Parsonsia straminea, commonly known as common silkpod or monkey rope, is a woody vine of the dogbane family, Apocynaceae. It occurs in the states of New South Wales and Queensland in Australia.

==Taxonomy==
Prolific botanist Robert Brown collected the species between October and November 1804 from the Hunter and Williams Rivers in New South Wales. He described the species as Lyonsia straminea in his 1810 work Prodromus Florae Novae Hollandiae et Insulae Van Diemen. Brown noted that it was closely related to Parsonsia, differing only in the structure of the capsule. The genus name commemorated mathematician and botanist Israel Lyons, who had published a survey of Cambridge flora. The species name straminea is Latin for "straw-coloured". Ferdinand von Mueller reclassified it in Parsonsia in 1868.

==Description==
Parsonsia straminea is a vine, whose woody stems can reach 9 cm in diameter, and extend for 20 m into the tree canopy. The species climbs by twining, aided by its adventitious roots. The plant exudes a clear pale brown sap when cut or damaged. The leathery adult leaves are arranged oppositely (arising in pairs) along the stems and are yellowish green on their upper surface and pale grey-green (glaucous) on the undersurface. They are 4-24 cm long by 1.5-8 cm wide—generally larger if growing in more shade—and elliptic to oblong-ovate in shape, with a round or heart-shaped (cordate) base. The fragrant pale yellow flowers are produced in panicles from November to June, peaking over February. These are followed by slender pods which are 10-20 cm in length, which split to release the seed from September to December. The feathery seeds are carried by the wind and dispersed.
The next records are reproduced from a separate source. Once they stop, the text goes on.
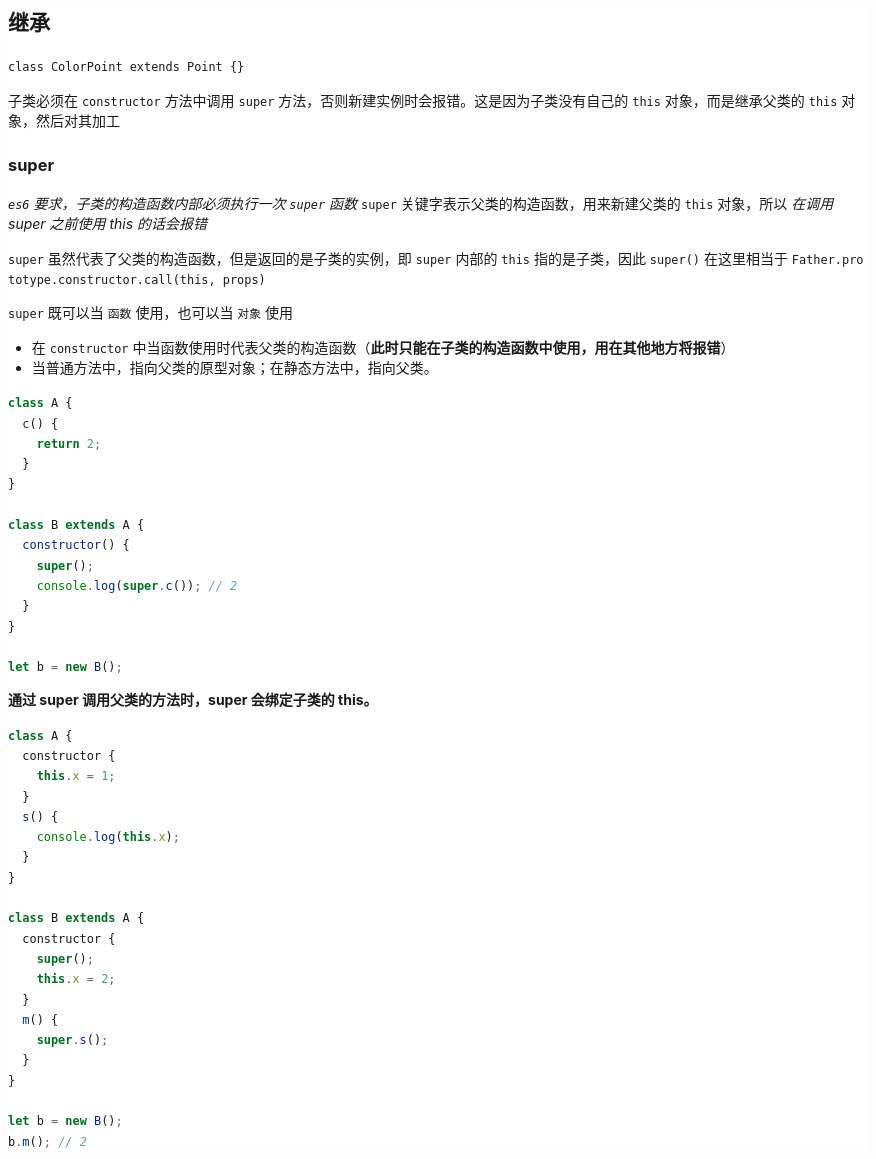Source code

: 

## 继承

`class ColorPoint extends Point {}`

子类必须在 `constructor` 方法中调用 `super` 方法，否则新建实例时会报错。这是因为子类没有自己的 `this` 对象，而是继承父类的 `this` 对象，然后对其加工

### super
*`es6` 要求，子类的构造函数内部必须执行一次 `super` 函数*
`super` 关键字表示父类的构造函数，用来新建父类的 `this` 对象，所以 *在调用 super 之前使用 this 的话会报错*

`super` 虽然代表了父类的构造函数，但是返回的是子类的实例，即 `super` 内部的 `this` 指的是子类，因此 `super()` 在这里相当于 `Father.prototype.constructor.call(this, props)`

`super` 既可以当 `函数` 使用，也可以当 `对象` 使用

- 在 `constructor` 中当函数使用时代表父类的构造函数（**此时只能在子类的构造函数中使用，用在其他地方将报错**）
- 当普通方法中，指向父类的原型对象；在静态方法中，指向父类。

```javascript
class A {
  c() {
    return 2;
  }
}

class B extends A {
  constructor() {
    super();
    console.log(super.c()); // 2
  }
}

let b = new B();
```

**通过 super 调用父类的方法时，super 会绑定子类的 this。**

```javascript
class A {
  constructor {
    this.x = 1;
  }
  s() {
    console.log(this.x);
  }
}

class B extends A {
  constructor {
    super();
    this.x = 2;
  }
  m() {
    super.s();
  }
}

let b = new B();
b.m(); // 2
```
==Distribution and habitat==
Parsonsia straminea occurs along Australia's east coast, from northeastern Queensland south to southern New South Wales as far south as Mount Gulaga. It grows in shady spots in rainforest and rainforest margins, as well as floodplains, on fertile basalt- and sandstone-based soils.

==Ecology==
Parsonsia straminea is foraged upon by caterpillars of the common crow (Euploea core) and the Cairns hamadryad (Tellervo zoilus subsp. zoilus).

==Cultivation==
Parsonsia straminea can grow in a range of soil types and aspects. It can be used to cover fences and screens, though could smother nearby plants. It can be propagated by cuttings or layering.